Marx’s theory that class struggle forms the basis of human history and development is the central tenet of China’s belief system. One may dismiss the Communist Party adherence to Marxist ideology as mere lip service, given its relentless pursuit of capitalism that has resulted in social inequality, but students and civil servants in mainland China still have to study courses in Marxism-Leninism, which, together with its party sanctioned variants, remains the only ideology the state assiduously upholds, by force if necessary.
It was the intellectual golden age, when the teachings of philosophers such as Confucius, Mencius, Lao Tzu, Xunzi, Mozi and more developed into “the hundred schools of thought”, which included Confucianism, Legalism, Taoism and Moism, each vying to convince ruling elites of the veracity of its theories and the advantages that could be gleaned from its adoption.

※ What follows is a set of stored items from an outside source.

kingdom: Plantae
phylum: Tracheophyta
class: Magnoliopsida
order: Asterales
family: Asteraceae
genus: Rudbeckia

In 356BC, before the nation had unified, the state of Qin (in present-day Shaanxi province) adopted a form of Legalism, which was characterised by the strict observance of laws and brutal punishments when they were broken. After the Qin conquered the rest of China and its king proclaimed himself the first emperor, all other schools of thought were prohibited.
Anyone caught discussing these forbidden works was executed and their bodies publicly displayed and those who criticised the regime were killed together with every member of their clan.
During the Western Han dynasty, which replaced the short-lived Qin, Emperor Wu decided to banish the hundred schools of thought and venerate Confucianism, setting in place the dominance of Confucian thought in China for the next two millennia.
However, in contrast to the terror tactics employed by the first emperor, Confucianism was reinforced in relatively benign ways. Alternative ideologies were not so much banished as dismissed as trivial or frivolous, and state institutions, such as the imperial examination system and the bureaucracy, buttressed the hegemony of Confucianism.
Recent history suggests that the brutal and unsophisticated methods of the first emperor have not been completely abandoned. As to how effective they are in an age when physical mediums are no longer needed for the recording and transmission of information, we shall have to wait and see.